◆ WORK INSTRUCTIONS:
Rewrite the entries below with "label" changed to "name" and everything else left as is. Omit the pictures from your answer.

◆ DATA SUPPLIED:

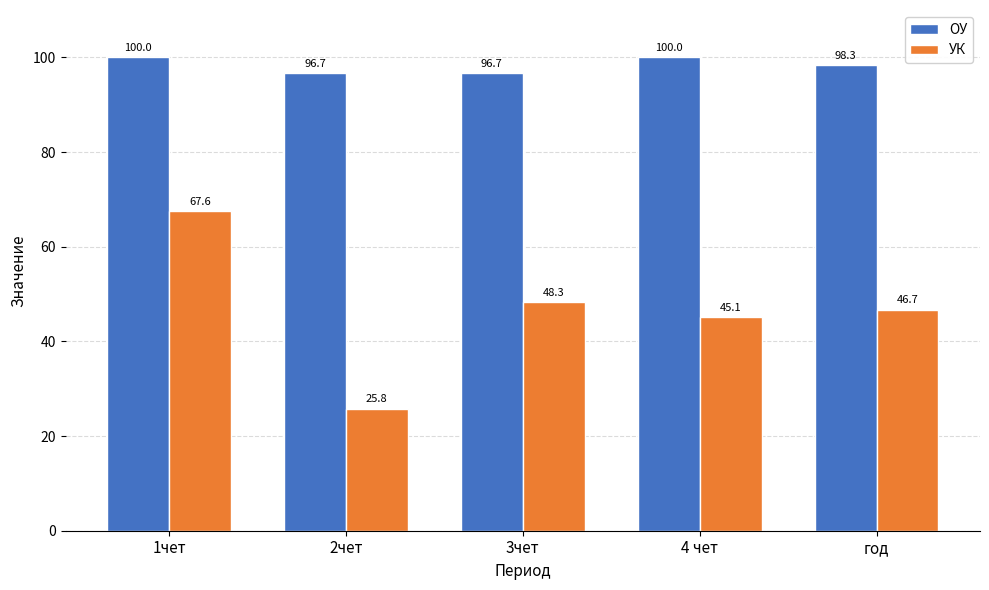

What is the label of the 4th bar from the right?

2чет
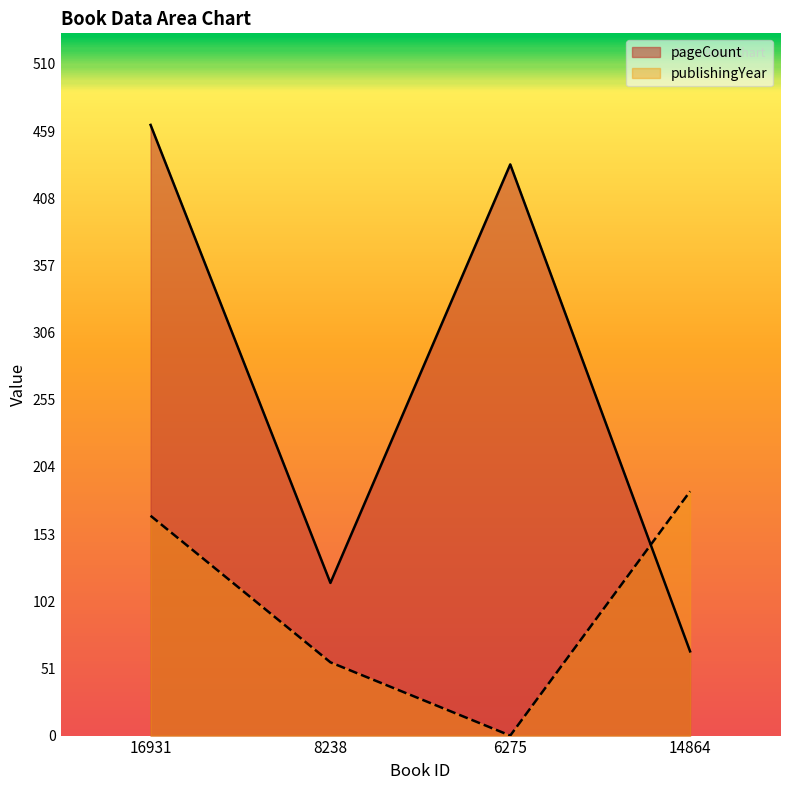

Which series has the largest range (max minus min)?

pageCount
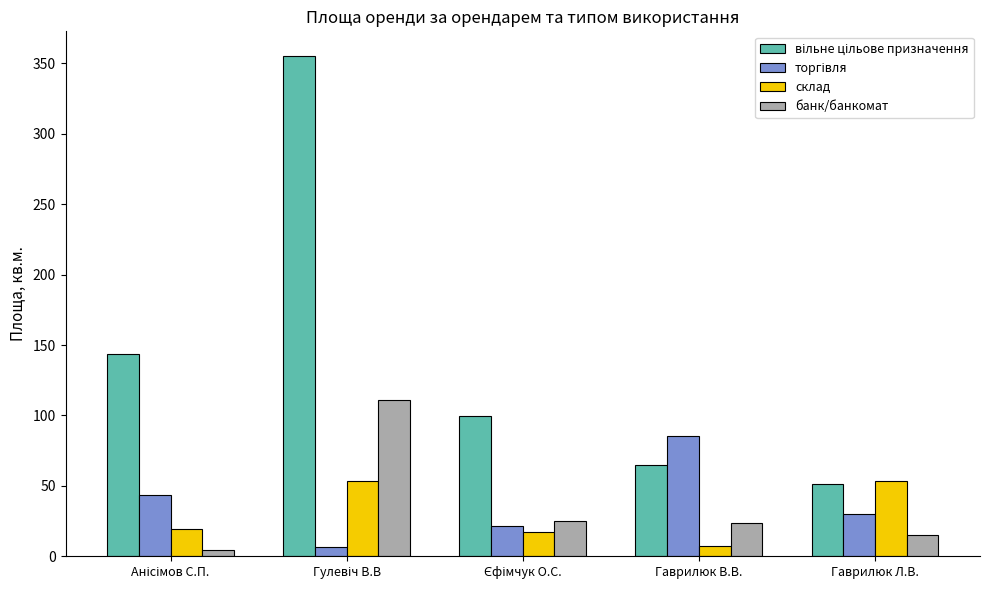

What is the difference between the maximum and minimum values in the склад series?

46.6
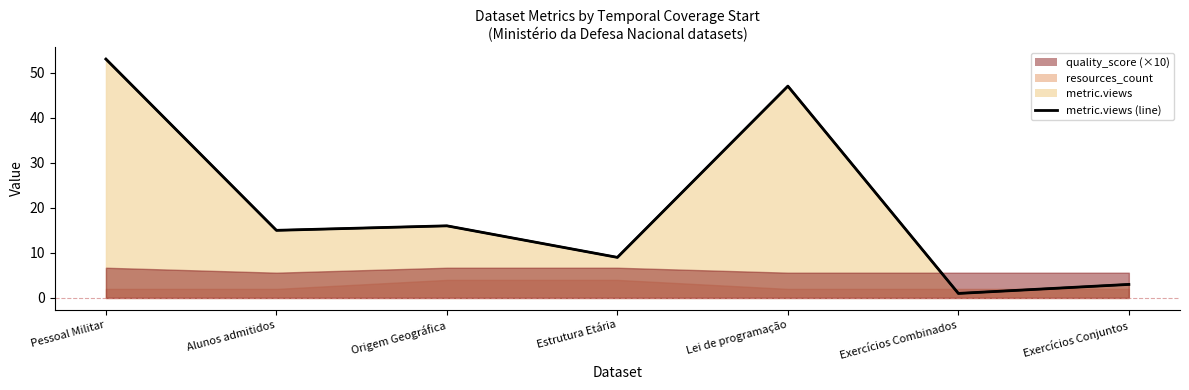

What is the value of the 1st point from the left?

53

◆ SOLUTION FOR THIS EXERCISE:
What is the name of the 4th bar from the right?

2чет

Which series has the largest range (max minus min)?

pageCount

What is the difference between the maximum and minimum values in the склад series?

46.6

What is the value of the 1st point from the left?

53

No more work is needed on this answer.